-- CAMEMBERT : a soft, rich cheese, made in the former province of Normandy, France, the best now coming from the districts of Orne and Calvados. It is generally put up in round Wooden boxes or tins and is marketed in May and November. It is made from two separate curds, the morning and the evening, and the strength of the rennet mixture employed is varied with the weather, being much stronger for the winter than for the summer product. When the first card is ready, it is filled into molds with great care so as not to break up the mass, but to fill each round hoop or form with one motion.
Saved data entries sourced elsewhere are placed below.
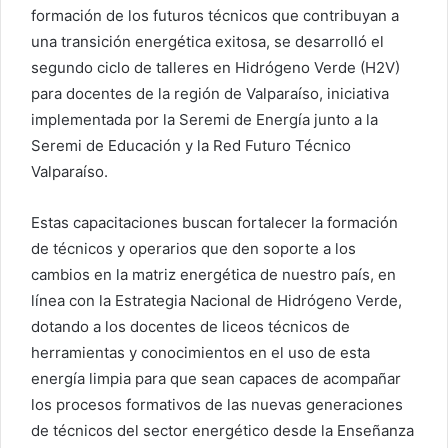
formación de los futuros técnicos que contribuyan a
una transición energética exitosa, se desarrolló el
segundo ciclo de talleres en Hidrógeno Verde (H2V)
para docentes de la región de Valparaíso, iniciativa
implementada por la Seremi de Energía junto a la
Seremi de Educación y la Red Futuro Técnico
Valparaíso.
Estas capacitaciones buscan fortalecer la formación
de técnicos y operarios que den soporte a los
cambios en la matriz energética de nuestro país, en
línea con la Estrategia Nacional de Hidrógeno Verde,
dotando a los docentes de liceos técnicos de
herramientas y conocimientos en el uso de esta
energía limpia para que sean capaces de acompañar
los procesos formativos de las nuevas generaciones
de técnicos del sector energético desde la Enseñanza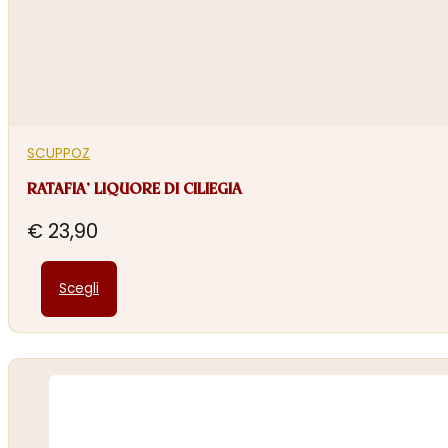
SCUPPOZ
RATAFIA’ LIQUORE DI CILIEGIA
€
23,90
Questo
Scegli
prodotto
ha
più
varianti.
Le
opzioni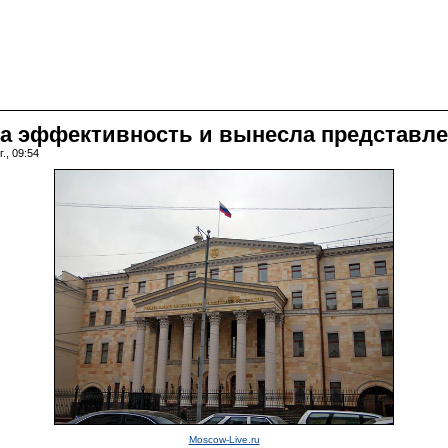
на эффективность и вынесла представле
., 09:54
Moscow-Live.ru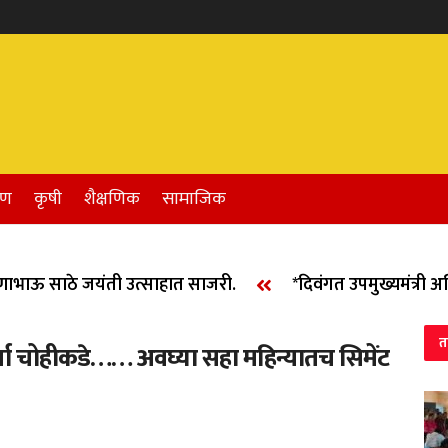
रण
कृषी
शैक्षणिक
सामाजिक
ाऊ साठे जयंती उत्साहात साजरी.
*दिवंगत उपमुख्यमंत्री अजित
त
्चा चोहीकडे…… अवघ्या सहा महिन्यातच सिमेंट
These filled forms are placed on straw mats, which facilitate drainage and add to the agreeable appearance of the finished cheese. The morning's curd will have sunk considerably by the time the evening's curd is ready, and the latter, which may be a little richer, is added to it, the top of the under layer being slightly disturbed or scored to facilitate joining. On the second day, the cheeses, having hardened suffi ciently to be turned, are slightly salted on the surface and set on fresh mats to remain till they are hard enough to be removed from the frames. In the drying room, where they rest for four days, the first or white fungus or mold appears—this is essential to their flavor and ripening and is succeeded after about a week by the fine blue mold characteristic of the fully developed cheese. When the condition of the blue mold is
fully established, the cheeses are removed to the curing room, where they are kept at a temperature under 60° Fahr. until ready for market.
More Camembert cheese would be used if the ordinary consumer knew how to handle it. At dinner parties or hotels it is easy to dispose of an entire cheese at one meal, but the provident housewife hardly likes to see three-quarters of it dry up or run away because the family is small or the cheese is only appreciated by the head of the house—of whichever sex.
Keep your Camembert cheese under a large inverted finger bowl—you can find no better receptacle.
If kept in a cool place, the cheese naturally stiffens. If it is fresh and not shrunken it will always be soft if held for a few hours in a warm room.
In cutting for the first time, cut a section as shown in Figure 1 below, and then push the two sides of the cheese together as in Figure 2—the rind will thus continue to protect it. At the second meal, cut through crosswise and at the end of the meal push the parts together (Figure 3), so that the four quarter-sections again make a circle, exercising a little care in pasting the side joints. This process may be repeated as often as necessary, but it is to be hoped that the cheese will be sufficiently appreciated to be consumed within four meals.